If the soil is overgrown with plants, this slows down erosion. The roots of the plants hold the soil in place and prevent the wind and water from carrying it away. If the plant cover is destroyed, for example by deforestation, the soil lacks this support and it is eroded.
Carved in stone - landscapes made of sedimentary rock
Like the layers of a cake, different sedimentary rocks can be stacked on top of each other. If the subsoil beneath the layers rises, they are tilted. If tectonic plates collide, they are compressed and unfolded like in the Alps. Weathering and erosion have gnawed these sediment layers over millions of years. Depending on the hardness of the sediment, the forces of water, cold and wind leave their traces and carve impressive landscapes into the rock.
A famous example of this is the Grand Canyon in Arizona: Here the Colorado River has dug a channel through various layers of rock. It is easy to see how soft and harder rock alternate: The soft rock gives way quickly, creating sloping slopes, the harder rock remains standing and forms steep, almost vertically sloping walls. These sediment steps lead down like a staircase to the current course of the river and offer the visitor a spectacular sight.
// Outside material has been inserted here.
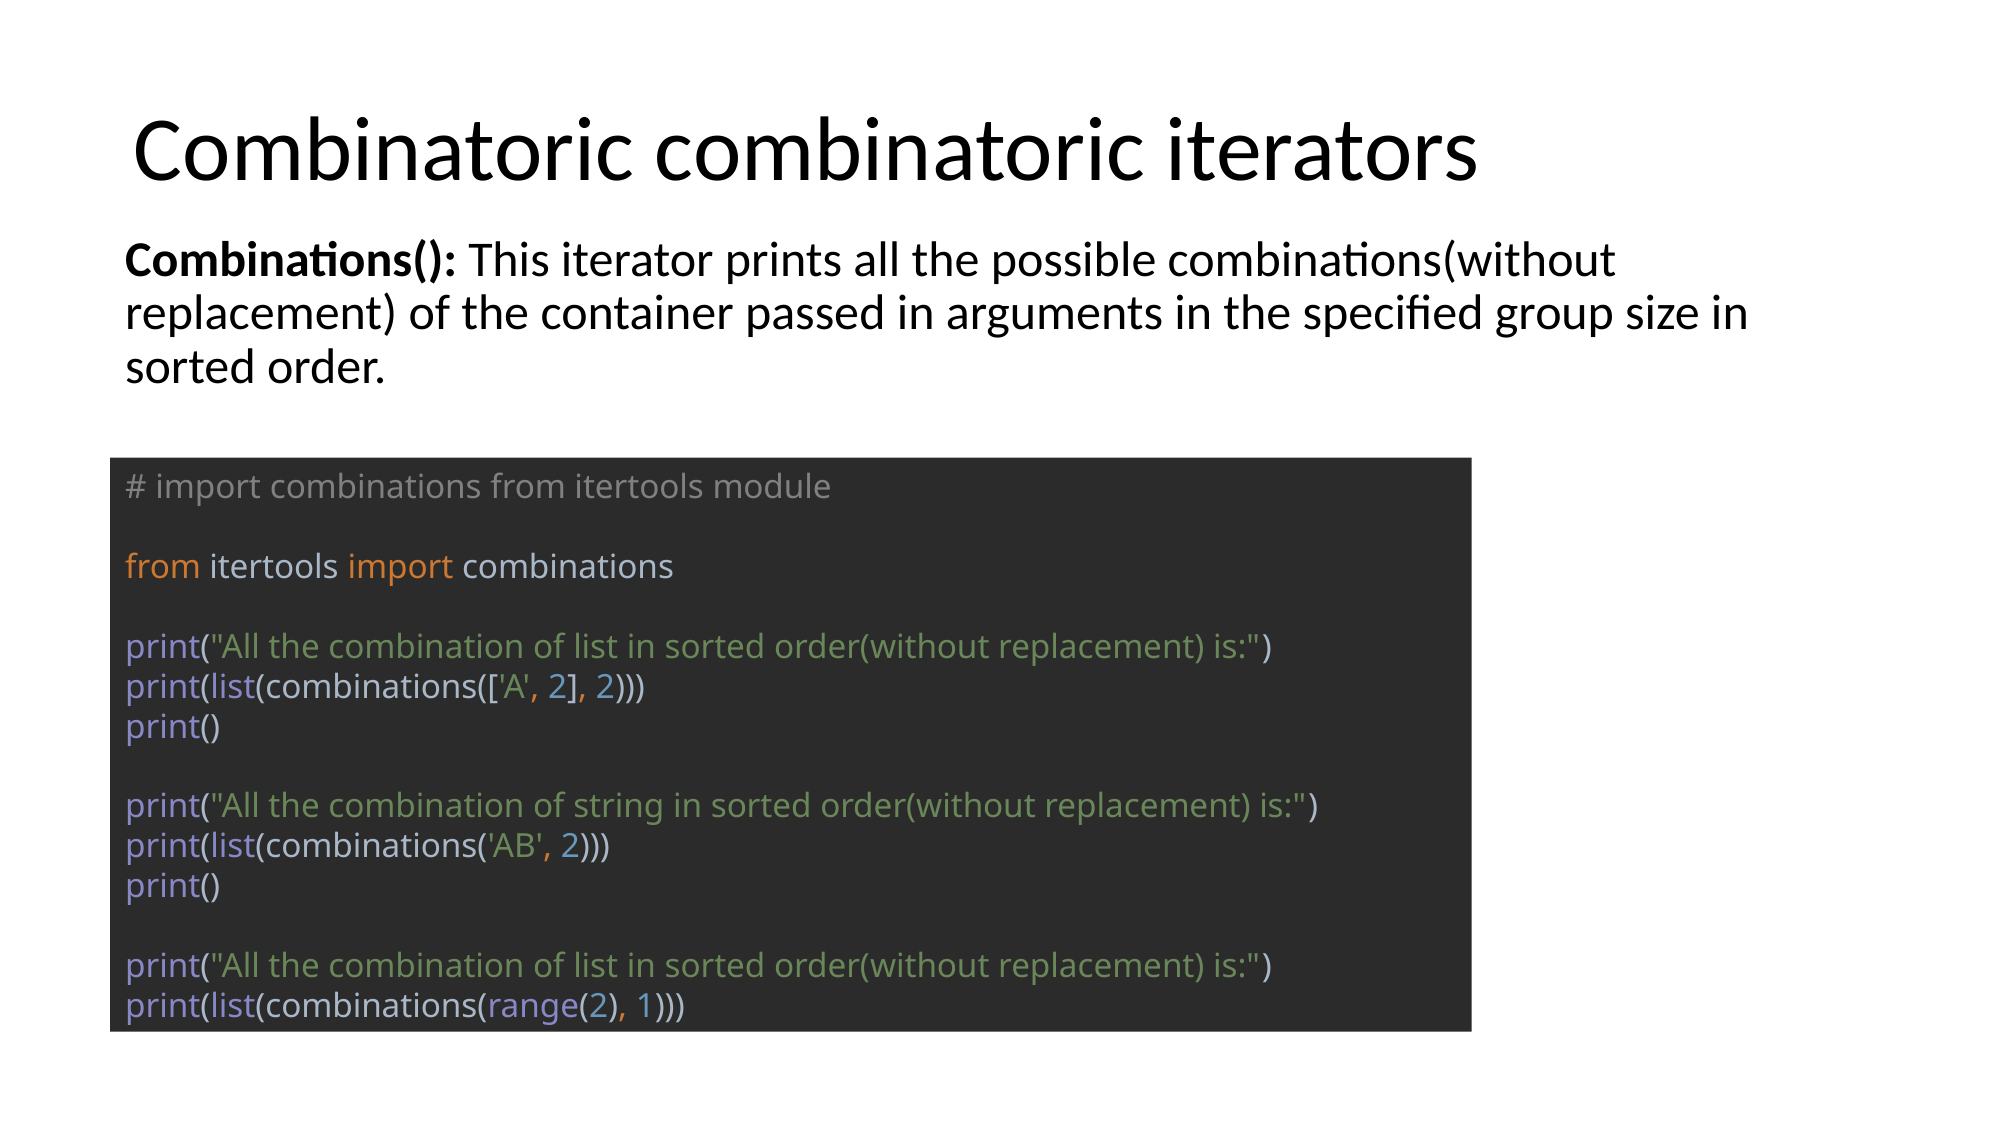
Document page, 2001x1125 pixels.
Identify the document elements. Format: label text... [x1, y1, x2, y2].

title Combinatoric combinatoric iterators [133, 90, 1867, 209]
text_box # import combinations from itertools module from itertools import combinations print("All the combination of list in sorted order(without replacement) is:") print(list(combinations(['A', 2], 2))) print() print("All the combination of string in sorted order(without replacement) is:") print(list(combinations('AB', 2))) print() print("All the combination of list in sorted order(without replacement) is:") print(list(combinations(range(2), 1))) [110, 457, 1472, 1032]
list Combinations(): This iterator prints all the possible combinations(without replacement) of the container passed in arguments in the specified group size in sorted order. [110, 225, 1843, 992]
A well-known large landscape in Germany also formed from sediment layers: the south-west German layer level country, which extends from Baden-Württemberg via Hesse and Bavaria to Thuringia. After the Upper Rhine Graben collapsed, the sediment layers stood here at an angle. Depending on the hardness of the rock, the individual layers were eroded to different degrees. Hard limestone formed steep steps, while soft, clayey layers were washed out more and now make up the landscape as gentle slopes and wide stepped areas. On the left side of the Rhine this landscape is - almost mirror-inverted - facing the northern French plains.
Shaped by the ice, flooded by the sea
It is a breathtaking sight: the rock walls on Norway's fjord coast rise up to a thousand meters. Even large cruise ships can easily enter this fantastic mountain backdrop. Not only was the surf of the sea at work here, but one thing above all: ice!
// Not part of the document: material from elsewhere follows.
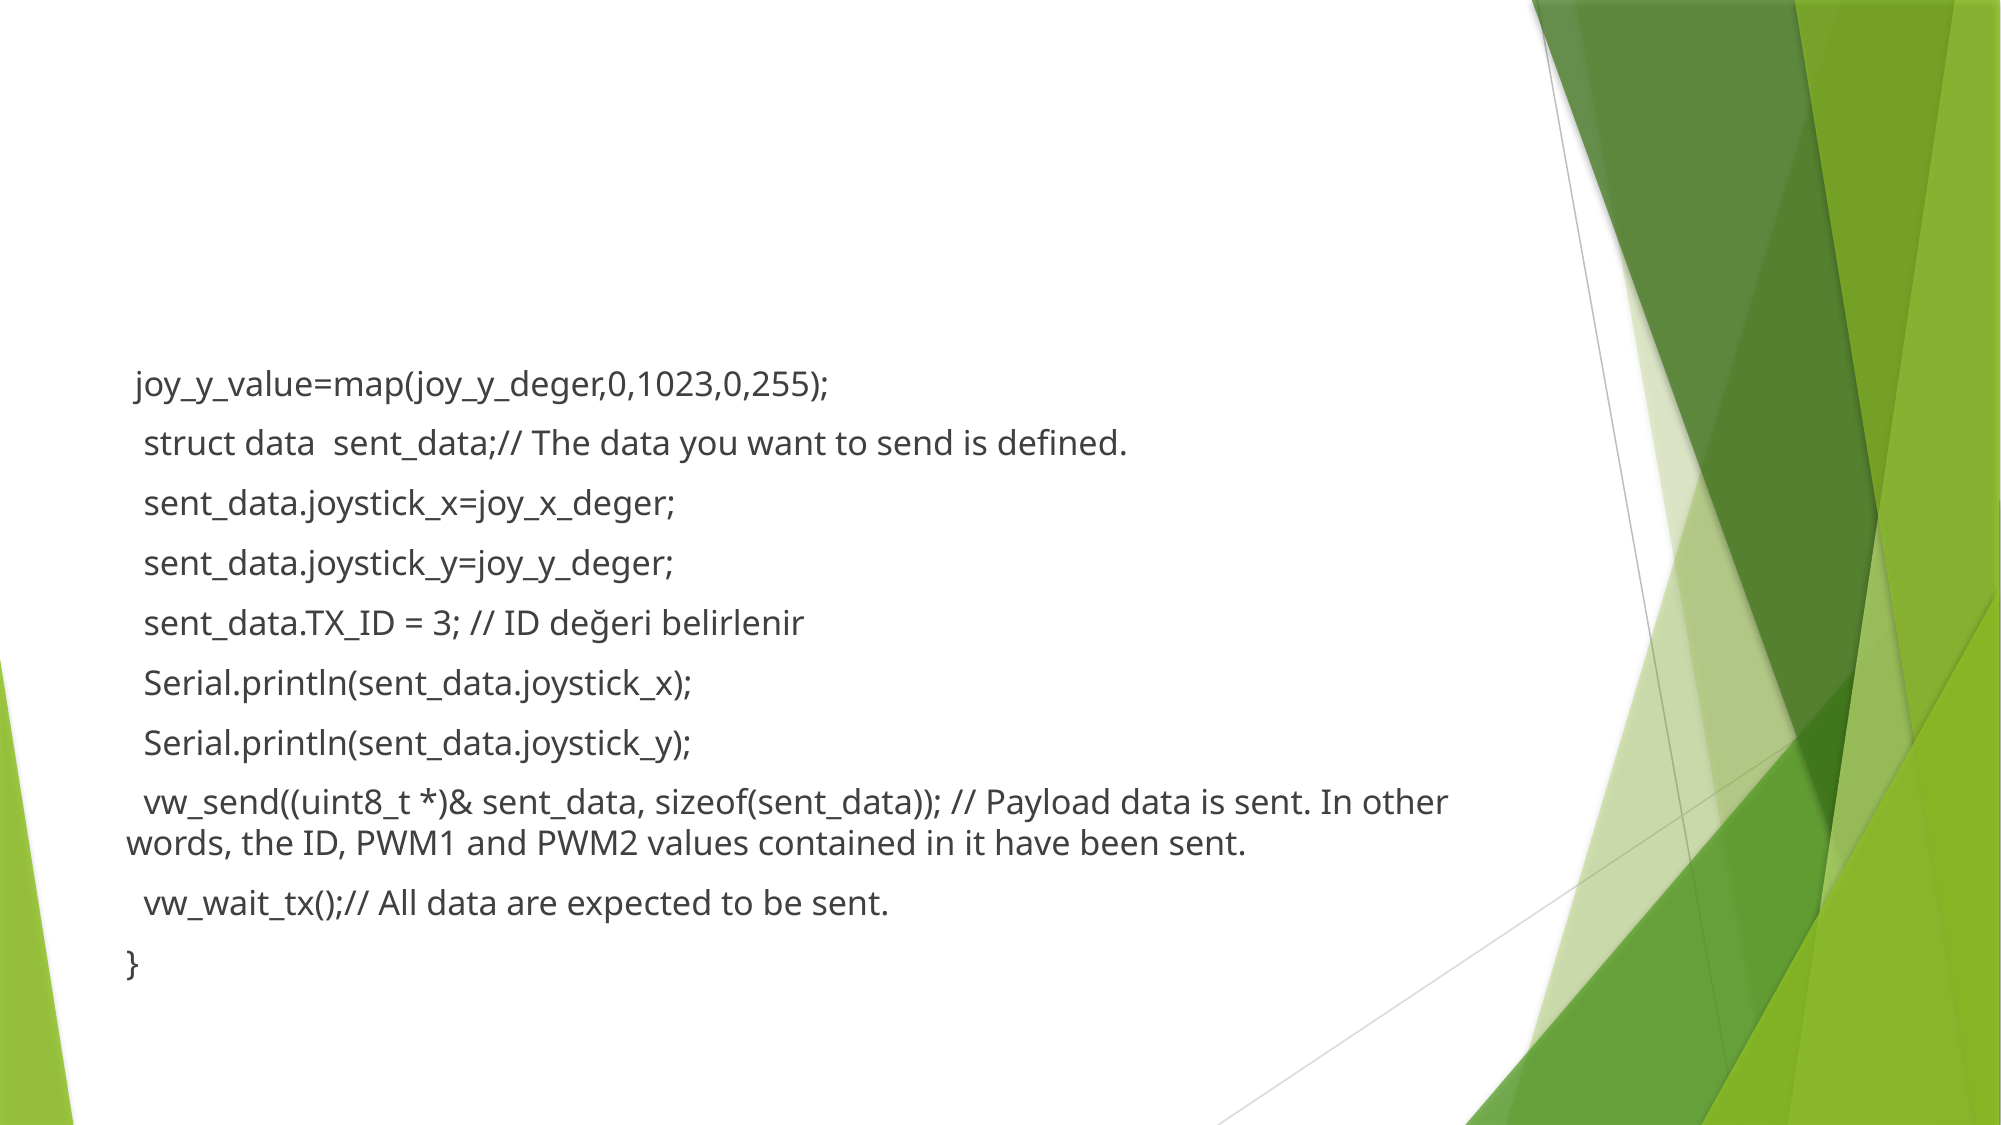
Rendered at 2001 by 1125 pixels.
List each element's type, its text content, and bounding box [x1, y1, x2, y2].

list joy_y_value=map(joy_y_deger,0,1023,0,255); struct data sent_data;// The data you want to send is defined. sent_data.joystick_x=joy_x_deger; sent_data.joystick_y=joy_y_deger; sent_data.TX_ID = 3; // ID değeri belirlenir Serial.println(sent_data.joystick_x); Serial.println(sent_data.joystick_y); vw_send((uint8_t *)& sent_data, sizeof(sent_data)); // Payload data is sent. In other words, the ID, PWM1 and PWM2 values contained in it have been sent. vw_wait_tx();// All data are expected to be sent. } [111, 354, 1522, 992]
During the Ice Ages, Northern Europe was under a huge ice sheet. Huge glaciers flowed towards the Atlantic and scraped deep valleys with steep walls into the subsoil. After the end of the ice ages, the sea level rose and the water flooded the trough valleys of the glaciers. The result is the famous fjords. In Greenland, Alaska and on the west coast of Canada, fjords were also formed which, because of their depth and their protected location, are well suited as locations for harbors.
The glaciers of the Ice Age did not only create fjord coasts. The small islands in the Baltic Sea between Sweden and Finland also bear witness to the Ice Age. As the huge glaciers rolled over the land, they grinded angular rocks and mountains into smooth, round cusps. After the ice masses melted, the rounded hump landscape was washed over by the sea. The humps that did not sink into the water now jut out of the sea as small islands: the skerries. The many small islands form their very own coast, called the archipelago.
Gullies and basins that were excavated by meltwater during the Ice Ages flooded the sea after the climate warmed up. Today they have become valley-shaped bays that extend far into the country. The result is a fjord coast, as we know it from the Kiel fjord, for example. The gently undulating landscape of ground and terminal moraines also partially sank into the water on the coasts. The hills of the terminal moraines formed the coast with its typical flat and wide bays, inland there are often flat lakes. Such a coast is called the Bodden coast, as it can be found, for example, in Western Pomerania between the Lübeck and Oder bays.